I have written about murals before as the subject is close to home here in Santa Fe where a multicultural celebration by a Hispanic artist was taken down because the Art Museum found it went against the modernist aesthetic of the new contemporary branch … though other excuses were found, of course!

https://www.geraldstiebel.com/2020/03/murals-of-new-mexico.html

With a history that can be traced back 30,000 years to cave paintings, today’s murals have often become community centerpieces bringing people together to celebrate the heritage and history of their home. At least that is the hope for the mural of Martin Luther King in Syracuse, New York, commemorating his 1961 visit to Syracuse University. Painted by local artist, London Ladd, it incorporates King’s words and is adjacent to a mural of abolitionist Frederick Douglas. Public Images like this are meant to evoke discourse and communication but many in this country want to curtail this kind of discussion under the guise of protecting children from upset about their history.
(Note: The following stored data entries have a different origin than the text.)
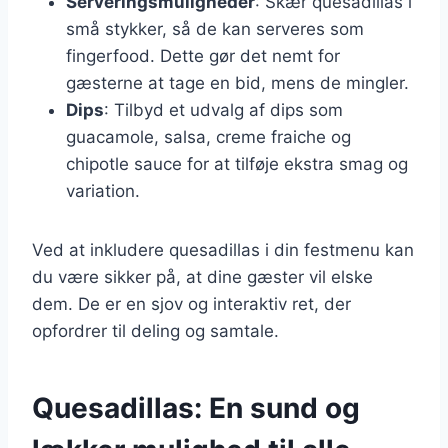
Serveringsmuligheder
: Skær quesadillas i
små stykker, så de kan serveres som
fingerfood. Dette gør det nemt for
gæsterne at tage en bid, mens de mingler.
Dips
: Tilbyd et udvalg af dips som
guacamole, salsa, creme fraiche og
chipotle sauce for at tilføje ekstra smag og
variation.
Ved at inkludere quesadillas i din festmenu kan
du være sikker på, at dine gæster vil elske
dem. De er en sjov og interaktiv ret, der
opfordrer til deling og samtale.
Quesadillas: En sund og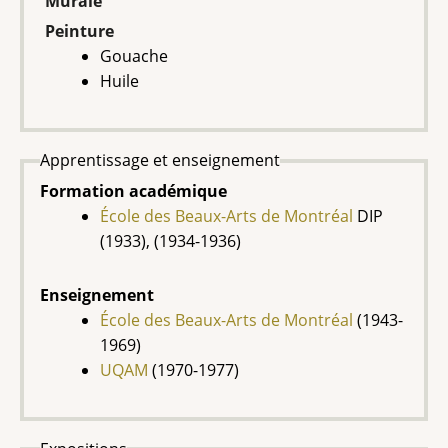
Murale
Peinture
Gouache
Huile
Apprentissage et enseignement
Formation académique
École des Beaux-Arts de Montréal
DIP
(1933), (1934-1936)
Enseignement
École des Beaux-Arts de Montréal
(1943-
1969)
UQAM
(1970-1977)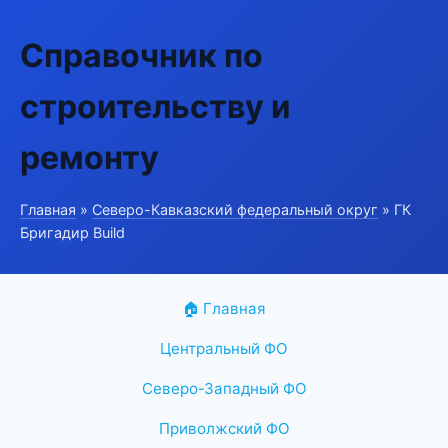
Справочник по
строительству и
ремонту
Главная
»
Северо-Кавказский федеральный округ
» ГК
Бригадир Build
🏠 Главная
Центральный ФО
Северо-Западный ФО
Приволжский ФО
What about murals that are destroyed because of their specific content?

What prompted me to look into this was a brief article from NPR about a student who painted a mural on the wall of the Child and Adolescent Health Center at Grant Middle School in Michigan, intending it to be a sign of welcome for all. Instead, parents felt that the work was promoting Trans and Gay propaganda because of colors associated with LGBTQ flags used in the clothing of the children depicted. One objector believed he also saw the devil in a mask from a video game which he found to be “discrimination against Christian beliefs”.  You decide...


In the 1930’s a Russian Immigrant artist, Victor Arnautoff, who had been an assistant to Diego Rivera, painted a 13-panel mural of the Life of George Washington. It was created for the eponymous high school in San Francisco. Some of the panels depicted violence against Native Americans and slaves that Washington had owned. For several years there was much debate and in 2019 the school board decided to take on the estimated $845,000 project of covering up the offending panels so as not to upset the children. A segment of our society wishes to bury the idea that slavery ever existed in this country. Maybe they don’t realize that slavery existed all over the world and in certain places persists today. Those who wanted their children to learn from history and not repeat it protested, saying this was analogous to book burning. In a June 23, 2022, New York Times article, Zachary Small reported that with a new School Board the decision was reversed.


Sometimes there are discussions about what the disposition of a mural should be and sometimes people take matters into their own hands. After the murder of George Floyd at the hands of police officers it is estimated that around the world 2,700 pieces of street art were created to commemorate the event. Many were defaced by protesters.

Here is an example of a similar but little-known defacement motivated by discrimination and hate. In Memphis Tennessee in 2022 a year the rapper Adolph Robert Thornton better known as “Young Dolph” was slain at a local bakery by 3 men putting 22 bullets in his body. The IdaMae Family Foundation, founded by the family of the rapper distributes food and clothing to the needy. To celebrate his life for what would have been Dolph’s 37th birthday, the Foundation commissioned a black artist, Cameron Hill, to do a mural on a wall of a shopping center where Young Dolph had made his best-known music videos. The artist was harassed and even threatened on account of the mural and ultimately the mural was defaced by the haters just before it was to be officially unveiled.


When will people learn that not only is this behavior reprehensible, whether by individuals or a committee, and that it only gains sympathy for the artists and notoriety for the work. In the meantime we stand to lose works of art through which we might have learned to come together as a community.